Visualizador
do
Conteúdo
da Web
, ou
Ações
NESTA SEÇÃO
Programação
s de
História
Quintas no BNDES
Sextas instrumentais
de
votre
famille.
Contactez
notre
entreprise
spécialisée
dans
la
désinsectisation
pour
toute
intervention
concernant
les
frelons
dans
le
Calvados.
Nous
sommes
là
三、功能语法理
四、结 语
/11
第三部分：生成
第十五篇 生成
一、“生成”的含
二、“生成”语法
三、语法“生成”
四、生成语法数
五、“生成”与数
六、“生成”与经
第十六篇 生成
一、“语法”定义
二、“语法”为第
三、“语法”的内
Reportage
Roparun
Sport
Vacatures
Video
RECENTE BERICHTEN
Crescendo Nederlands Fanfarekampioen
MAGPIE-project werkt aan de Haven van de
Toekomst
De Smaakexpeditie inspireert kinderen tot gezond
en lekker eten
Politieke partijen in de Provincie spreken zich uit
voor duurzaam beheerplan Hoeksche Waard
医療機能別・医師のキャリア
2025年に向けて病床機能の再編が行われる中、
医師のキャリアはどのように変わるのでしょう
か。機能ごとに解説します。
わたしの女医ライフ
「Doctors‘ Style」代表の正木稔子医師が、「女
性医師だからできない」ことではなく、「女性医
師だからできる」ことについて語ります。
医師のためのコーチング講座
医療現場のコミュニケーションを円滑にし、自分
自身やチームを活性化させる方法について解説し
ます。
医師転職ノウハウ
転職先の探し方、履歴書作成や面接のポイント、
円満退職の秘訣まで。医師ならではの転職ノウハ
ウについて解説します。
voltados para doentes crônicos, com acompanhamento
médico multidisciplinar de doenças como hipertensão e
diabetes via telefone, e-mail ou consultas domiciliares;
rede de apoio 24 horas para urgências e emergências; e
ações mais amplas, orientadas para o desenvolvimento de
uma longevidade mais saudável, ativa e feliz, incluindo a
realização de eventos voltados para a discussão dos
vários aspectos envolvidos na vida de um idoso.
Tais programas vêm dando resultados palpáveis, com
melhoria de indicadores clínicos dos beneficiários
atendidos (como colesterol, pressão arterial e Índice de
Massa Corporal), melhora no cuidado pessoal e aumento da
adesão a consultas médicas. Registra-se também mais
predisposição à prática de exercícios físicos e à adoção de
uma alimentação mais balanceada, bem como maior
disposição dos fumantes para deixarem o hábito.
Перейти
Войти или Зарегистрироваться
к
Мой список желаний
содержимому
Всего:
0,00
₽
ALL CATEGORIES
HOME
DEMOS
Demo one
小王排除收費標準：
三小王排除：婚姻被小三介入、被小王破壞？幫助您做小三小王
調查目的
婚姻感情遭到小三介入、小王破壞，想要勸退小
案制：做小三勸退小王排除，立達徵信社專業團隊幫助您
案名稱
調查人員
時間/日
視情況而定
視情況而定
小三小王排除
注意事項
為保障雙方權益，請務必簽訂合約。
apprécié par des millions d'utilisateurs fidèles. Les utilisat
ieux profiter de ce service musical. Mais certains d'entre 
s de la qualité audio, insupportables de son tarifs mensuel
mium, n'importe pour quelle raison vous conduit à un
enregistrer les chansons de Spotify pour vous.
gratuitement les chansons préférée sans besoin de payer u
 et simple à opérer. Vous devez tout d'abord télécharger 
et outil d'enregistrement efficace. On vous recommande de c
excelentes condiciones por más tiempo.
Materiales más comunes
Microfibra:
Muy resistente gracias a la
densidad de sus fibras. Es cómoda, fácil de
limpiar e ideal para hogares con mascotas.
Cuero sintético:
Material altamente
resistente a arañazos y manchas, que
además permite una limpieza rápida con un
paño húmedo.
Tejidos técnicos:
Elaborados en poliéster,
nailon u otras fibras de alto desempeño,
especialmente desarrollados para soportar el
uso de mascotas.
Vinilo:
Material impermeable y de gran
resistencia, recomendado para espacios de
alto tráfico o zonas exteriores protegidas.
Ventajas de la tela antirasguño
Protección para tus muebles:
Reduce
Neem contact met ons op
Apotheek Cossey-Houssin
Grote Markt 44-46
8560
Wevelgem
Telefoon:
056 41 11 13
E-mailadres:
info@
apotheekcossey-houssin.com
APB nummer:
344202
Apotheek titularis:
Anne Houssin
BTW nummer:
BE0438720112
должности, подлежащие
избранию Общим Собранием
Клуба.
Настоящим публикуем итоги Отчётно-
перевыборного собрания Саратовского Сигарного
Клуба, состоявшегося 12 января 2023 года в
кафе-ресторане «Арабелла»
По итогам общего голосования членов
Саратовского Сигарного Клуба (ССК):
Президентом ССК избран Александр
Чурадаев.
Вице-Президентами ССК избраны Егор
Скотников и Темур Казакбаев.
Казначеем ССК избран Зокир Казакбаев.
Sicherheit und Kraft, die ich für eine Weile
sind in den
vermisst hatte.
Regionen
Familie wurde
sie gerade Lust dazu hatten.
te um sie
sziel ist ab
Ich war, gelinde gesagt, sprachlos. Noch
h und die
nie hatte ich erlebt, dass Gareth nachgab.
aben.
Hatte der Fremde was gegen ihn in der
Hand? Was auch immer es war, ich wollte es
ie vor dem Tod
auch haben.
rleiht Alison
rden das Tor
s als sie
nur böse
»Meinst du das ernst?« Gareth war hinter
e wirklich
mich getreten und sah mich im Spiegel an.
============================================================
What you have to do: Using the material above, print every entry exactly as written.

Task answer:
Visualizador
do
Conteúdo
da Web
, ou
Ações
NESTA SEÇÃO
Programação
s de
História
Quintas no BNDES
Sextas instrumentais
de
votre
famille.
Contactez
notre
entreprise
spécialisée
dans
la
désinsectisation
pour
toute
intervention
concernant
les
frelons
dans
le
Calvados.
Nous
sommes
là
三、功能语法理
四、结 语
/11
第三部分：生成
第十五篇 生成
一、“生成”的含
二、“生成”语法
三、语法“生成”
四、生成语法数
五、“生成”与数
六、“生成”与经
第十六篇 生成
一、“语法”定义
二、“语法”为第
三、“语法”的内
Reportage
Roparun
Sport
Vacatures
Video
RECENTE BERICHTEN
Crescendo Nederlands Fanfarekampioen
MAGPIE-project werkt aan de Haven van de
Toekomst
De Smaakexpeditie inspireert kinderen tot gezond
en lekker eten
Politieke partijen in de Provincie spreken zich uit
voor duurzaam beheerplan Hoeksche Waard
医療機能別・医師のキャリア
2025年に向けて病床機能の再編が行われる中、
医師のキャリアはどのように変わるのでしょう
か。機能ごとに解説します。
わたしの女医ライフ
「Doctors‘ Style」代表の正木稔子医師が、「女
性医師だからできない」ことではなく、「女性医
師だからできる」ことについて語ります。
医師のためのコーチング講座
医療現場のコミュニケーションを円滑にし、自分
自身やチームを活性化させる方法について解説し
ます。
医師転職ノウハウ
転職先の探し方、履歴書作成や面接のポイント、
円満退職の秘訣まで。医師ならではの転職ノウハ
ウについて解説します。
voltados para doentes crônicos, com acompanhamento
médico multidisciplinar de doenças como hipertensão e
diabetes via telefone, e-mail ou consultas domiciliares;
rede de apoio 24 horas para urgências e emergências; e
ações mais amplas, orientadas para o desenvolvimento de
uma longevidade mais saudável, ativa e feliz, incluindo a
realização de eventos voltados para a discussão dos
vários aspectos envolvidos na vida de um idoso.
Tais programas vêm dando resultados palpáveis, com
melhoria de indicadores clínicos dos beneficiários
atendidos (como colesterol, pressão arterial e Índice de
Massa Corporal), melhora no cuidado pessoal e aumento da
adesão a consultas médicas. Registra-se também mais
predisposição à prática de exercícios físicos e à adoção de
uma alimentação mais balanceada, bem como maior
disposição dos fumantes para deixarem o hábito.
Перейти
Войти или Зарегистрироваться
к
Мой список желаний
содержимому
Всего:
0,00
₽
ALL CATEGORIES
HOME
DEMOS
Demo one
小王排除收費標準：
三小王排除：婚姻被小三介入、被小王破壞？幫助您做小三小王
調查目的
婚姻感情遭到小三介入、小王破壞，想要勸退小
案制：做小三勸退小王排除，立達徵信社專業團隊幫助您
案名稱
調查人員
時間/日
視情況而定
視情況而定
小三小王排除
注意事項
為保障雙方權益，請務必簽訂合約。
apprécié par des millions d'utilisateurs fidèles. Les utilisat
ieux profiter de ce service musical. Mais certains d'entre 
s de la qualité audio, insupportables de son tarifs mensuel
mium, n'importe pour quelle raison vous conduit à un
enregistrer les chansons de Spotify pour vous.
gratuitement les chansons préférée sans besoin de payer u
 et simple à opérer. Vous devez tout d'abord télécharger 
et outil d'enregistrement efficace. On vous recommande de c
excelentes condiciones por más tiempo.
Materiales más comunes
Microfibra:
Muy resistente gracias a la
densidad de sus fibras. Es cómoda, fácil de
limpiar e ideal para hogares con mascotas.
Cuero sintético:
Material altamente
resistente a arañazos y manchas, que
además permite una limpieza rápida con un
paño húmedo.
Tejidos técnicos:
Elaborados en poliéster,
nailon u otras fibras de alto desempeño,
especialmente desarrollados para soportar el
uso de mascotas.
Vinilo:
Material impermeable y de gran
resistencia, recomendado para espacios de
alto tráfico o zonas exteriores protegidas.
Ventajas de la tela antirasguño
Protección para tus muebles:
Reduce
Neem contact met ons op
Apotheek Cossey-Houssin
Grote Markt 44-46
8560
Wevelgem
Telefoon:
056 41 11 13
E-mailadres:
info@
apotheekcossey-houssin.com
APB nummer:
344202
Apotheek titularis:
Anne Houssin
BTW nummer:
BE0438720112
должности, подлежащие
избранию Общим Собранием
Клуба.
Настоящим публикуем итоги Отчётно-
перевыборного собрания Саратовского Сигарного
Клуба, состоявшегося 12 января 2023 года в
кафе-ресторане «Арабелла»
По итогам общего голосования членов
Саратовского Сигарного Клуба (ССК):
Президентом ССК избран Александр
Чурадаев.
Вице-Президентами ССК избраны Егор
Скотников и Темур Казакбаев.
Казначеем ССК избран Зокир Казакбаев.
Sicherheit und Kraft, die ich für eine Weile
sind in den
vermisst hatte.
Regionen
Familie wurde
sie gerade Lust dazu hatten.
te um sie
sziel ist ab
Ich war, gelinde gesagt, sprachlos. Noch
h und die
nie hatte ich erlebt, dass Gareth nachgab.
aben.
Hatte der Fremde was gegen ihn in der
Hand? Was auch immer es war, ich wollte es
ie vor dem Tod
auch haben.
rleiht Alison
rden das Tor
s als sie
nur böse
»Meinst du das ernst?« Gareth war hinter
e wirklich
mich getreten und sah mich im Spiegel an.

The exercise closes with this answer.